YARN does not deal with state management of individual applications. It only allocates available processing power.
Hadoop MapReduce works with plug-ins such as CapacityScheduler and FairScheduler. These schedulers ensure applications get the essential resources as needed while maintaining the efficiency of a cluster. The FairScheduler gives the necessary resources to the applications while keeping track that, in the end, all applications get the same resource allotment.
Spark, on the other hand, has these functions built-in. The DAG scheduler is responsible for dividing operators into stages. Every stage has multiple tasks that DAG schedules and Spark needs to execute.
Spark Scheduler and Block Manager perform job and task scheduling, monitoring, and resource distribution in a cluster.
Use Cases of Hadoop versus Spark
Looking at Hadoop versus Spark in the sections listed above, we can extract a few use cases for each framework.
Hadoop use cases include:
- Processing large datasets in environments where data size exceeds available memory.

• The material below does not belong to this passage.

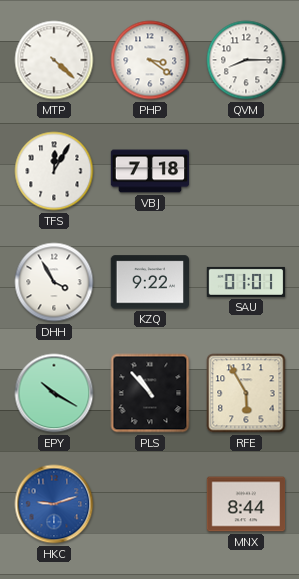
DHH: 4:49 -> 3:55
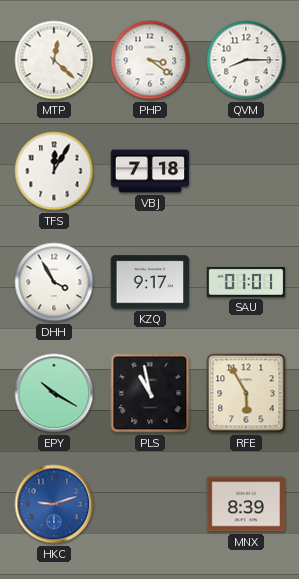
MTP: 4:22 -> 12:22
KZQ: 9:22 -> 9:17
PLS: 10:53 -> 10:58
MNX: 8:44 -> 8:39
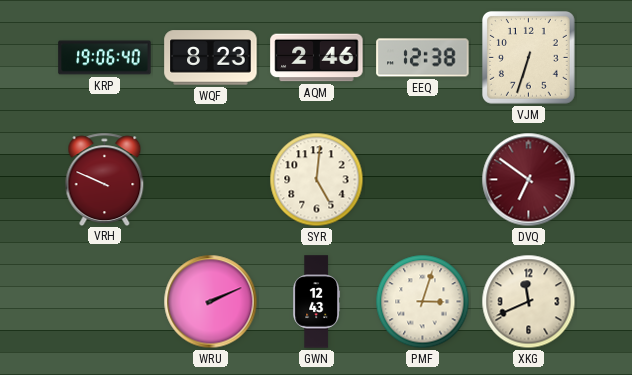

- Building data analysis infrastructure with a limited budget.
- Completing jobs where immediate results are not required, and time is not a limiting factor.
- Batch processing with tasks exploiting disk read and write operations.

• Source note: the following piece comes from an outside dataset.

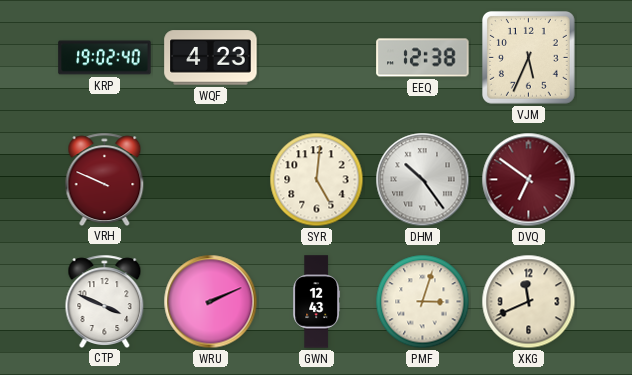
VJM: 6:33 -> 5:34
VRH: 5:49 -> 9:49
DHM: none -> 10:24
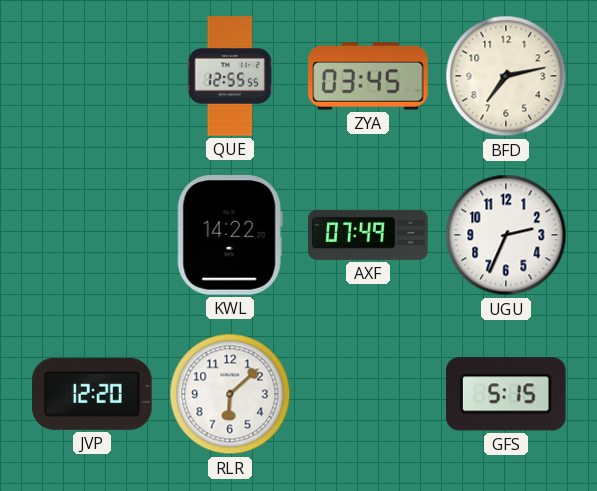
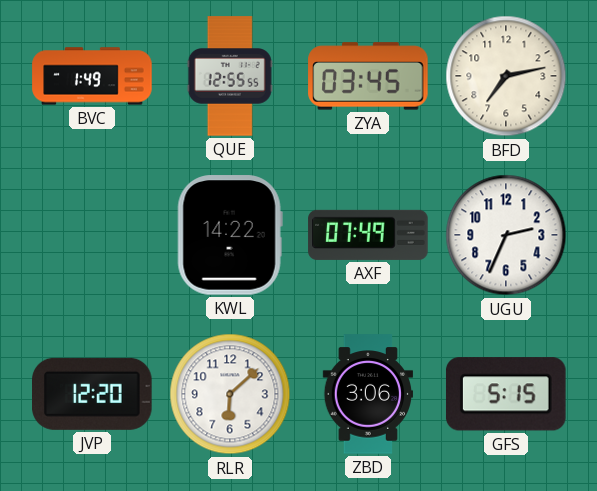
BVC: none -> 1:49
ZBD: none -> 3:06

- Historical and archive data analysis.
With Spark, we can separate the following use cases where it outperforms Hadoop:
- The analysis of real-time stream data.
- When time is of the essence, Spark delivers quick results with in-memory computations.
- Dealing with the chains of parallel operations using iterative algorithms.
- Graph-parallel processing to model the data.
- All machine learning applications.
Hadoop or Spark?
Hadoop and Spark are technologies for handling big data. Other than that, they are pretty much different frameworks in the way they manage and process data.
According to the previous sections in this article, it seems that Spark is the clear winner. While this may be true to a certain extent, in reality, they are not created to compete with one another, but rather complement.
Of course, as we listed earlier in this article, there are use cases where one or the other framework is a more logical choice. In most other applications, Hadoop and Spark work best together. As a successor, Spark is not here to replace Hadoop but to use its features to create a new, improved ecosystem.
By combining the two, Spark can take advantage of the features it is missing, such as a file system. Hadoop stores a huge amount of data using affordable hardware and later performs analytics, while Spark brings real-time processing to handle incoming data. Without Hadoop, business applications may miss crucial historical data that Spark does not handle.
In this cooperative environment, Spark also leverages the security and resource management benefits of Hadoop. With YARN, Spark clustering and data management are much easier. You can automatically run Spark workloads using any available resources.
This collaboration provides the best results in retroactive transactional data analysis, advanced analytics, and IoT data processing. All of these use cases are possible in one environment.
The creators of Hadoop and Spark intended to make the two platforms compatible and produce the optimal results fit for any business requirement.
This article compared Apache Hadoop and Spark in multiple categories. Both frameworks play an important role in big data applications. While it seems that Spark is the go-to platform with its speed and a user-friendly mode, some use cases require running Hadoop. This is especially true when a large volume of data needs to be analyzed.
Spark requires a larger budget for maintenance but also needs less hardware to perform the same jobs as Hadoop. You should bear in mind that the two frameworks have their advantages and that they best work together.
By analyzing the sections listed in this guide, you should have a better understanding of what Hadoop and Spark each bring to the table.